Aunque nunca olvidarían que si por fin habían podido actuar había sido gracias a la ausencia forzosa de los militantes y de sus organizaciones.
Al detener a todos los revolucionarios organizados del Barrio Latino, la policía había dejado involuntariamente el campo libre a todos los que, ignorando que era imposible porque «las condiciones objetivas y subjetivas» no se daban todavía, vencieron en calidad de amateurs en lo que todos los profesionales habían fracasado. La propia policía había aniquilado lo que retenía a las masas.
Se había cargado la última mediación entre el poder y la sociedad.
Había creado un vacío por donde todo se escapaba, aspirado por un agujero negro donde los grupos revolucionarios eran los primeros en disolverse.
Viendo su necesidad y legitimidad destruidas por el acontecimiento, los grupúsculos reaccionan autojustificándose. Las JCR fingen no esquivar el debate para poder enterrarlo mejor: «La manifestación del 3 de mayo ha suscitado en el movimiento estudiantil uno de sus típicos debates falsos. “Ya veis que no servís para nada, decían partiéndose de risa los espontaneístas a los grupúsculos. Mirad qué magnífica respuesta han desencadenado las bases estudiantiles cuando todos estabais bloqueados en la Sorbona. Es más, apostamos lo que haga falta a que con vosotros en la calle no habría pasado nada. Porque con vuestra labia, vuestra disciplina, vuestros servicios de orden habríais conseguido paralizar una vez más la iniciativa de las masas”»(5). A lo cual, las JCR replican: «Años de propaganda revolucionaria, años de movilización y de luchas asumidos por los grupúsculos, han llevado la «espontaneidad» del movimiento estudiantil a un nivel de madurez política muy apreciable. Es esa madurez la que se ha manifestado de forma «espontánea» durante la noche del 3 de mayo y las semanas posteriores».

--------------------------------------------------

#### Tarea a realizar:
¿Puedes continuar el fragmento de arriba sobre los grupúsculos revolucionarios y la noche del 3 de mayo a partir de su última frase?

#### Datos de origen:

--------------------------------------------------

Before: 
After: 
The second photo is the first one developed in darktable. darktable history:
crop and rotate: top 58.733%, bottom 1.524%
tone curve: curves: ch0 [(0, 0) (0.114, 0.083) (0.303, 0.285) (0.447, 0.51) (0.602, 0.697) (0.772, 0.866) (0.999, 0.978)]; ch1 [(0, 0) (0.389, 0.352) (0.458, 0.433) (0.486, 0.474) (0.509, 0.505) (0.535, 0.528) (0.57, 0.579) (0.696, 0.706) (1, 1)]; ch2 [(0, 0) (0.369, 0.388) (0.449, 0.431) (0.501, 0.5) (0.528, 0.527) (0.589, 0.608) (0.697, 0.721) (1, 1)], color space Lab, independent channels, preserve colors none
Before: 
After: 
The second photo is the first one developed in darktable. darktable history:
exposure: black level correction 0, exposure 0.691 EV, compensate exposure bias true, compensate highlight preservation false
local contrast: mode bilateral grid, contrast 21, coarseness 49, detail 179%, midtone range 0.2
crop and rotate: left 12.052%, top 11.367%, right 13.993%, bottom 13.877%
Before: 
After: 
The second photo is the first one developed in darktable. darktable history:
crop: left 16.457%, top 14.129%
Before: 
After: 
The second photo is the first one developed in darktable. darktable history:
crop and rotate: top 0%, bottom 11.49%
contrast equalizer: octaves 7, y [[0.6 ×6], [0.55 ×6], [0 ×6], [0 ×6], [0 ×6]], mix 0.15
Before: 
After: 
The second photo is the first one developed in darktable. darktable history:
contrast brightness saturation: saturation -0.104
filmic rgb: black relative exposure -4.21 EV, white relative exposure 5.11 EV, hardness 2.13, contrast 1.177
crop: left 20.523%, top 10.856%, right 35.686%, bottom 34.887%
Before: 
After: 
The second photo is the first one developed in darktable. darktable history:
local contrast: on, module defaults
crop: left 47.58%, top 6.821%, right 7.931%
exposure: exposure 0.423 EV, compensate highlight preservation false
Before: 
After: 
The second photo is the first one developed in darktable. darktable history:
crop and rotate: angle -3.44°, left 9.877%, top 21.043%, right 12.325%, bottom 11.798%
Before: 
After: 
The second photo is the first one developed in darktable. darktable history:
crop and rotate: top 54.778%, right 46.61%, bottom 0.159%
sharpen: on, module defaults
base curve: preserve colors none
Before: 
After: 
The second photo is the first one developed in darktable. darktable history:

--------------------------------------------------

#### Resultado obtenido:
El problema de esta tesis es que la madurez del puñado de combatientes del 3 de mayo no debía casi nada a la acción de los grupúsculos. En la plaza Maubert y la calle Écoles, donde también había habido bronca, eran los «macarras» del «Roméo Club» situado en la esquina del bulevar Saint Germain con la calle Saint Jacques, los que habían dirigido el cotarro; y nadie podría afirmar sin desternillarse que lo habían hecho influenciados por la propaganda de los grupúsculos. En lo que atañe a los escasos universitarios y estudiantes de secundaria que intervinieron, estos eran, salvo un puñado de excepciones, adversarios declarados de los grupúsculos leninistas.
1. La palabra utilizada en el texto es voiture pie, un vehículo de color negro y blanco usado por la policía [N. de la T.].
2. Archivos privados.
3. Cita de Rioux y Backmann, L’explosion de Mai, p. 114.
4. Fundador de la librería Le vielle taupe en 1965, militante durante algún tiempo de Socialismo o Barbarie y después de Poder Obrero, una de sus escisiones, Pierre Guillaume se convirtió años más tarde en una de las principales referencias del negacionismo en Francia (N. del E.).
5. Daniel Bensaïd y Henri Weber, Mai 68, une répétition générale, p. 112.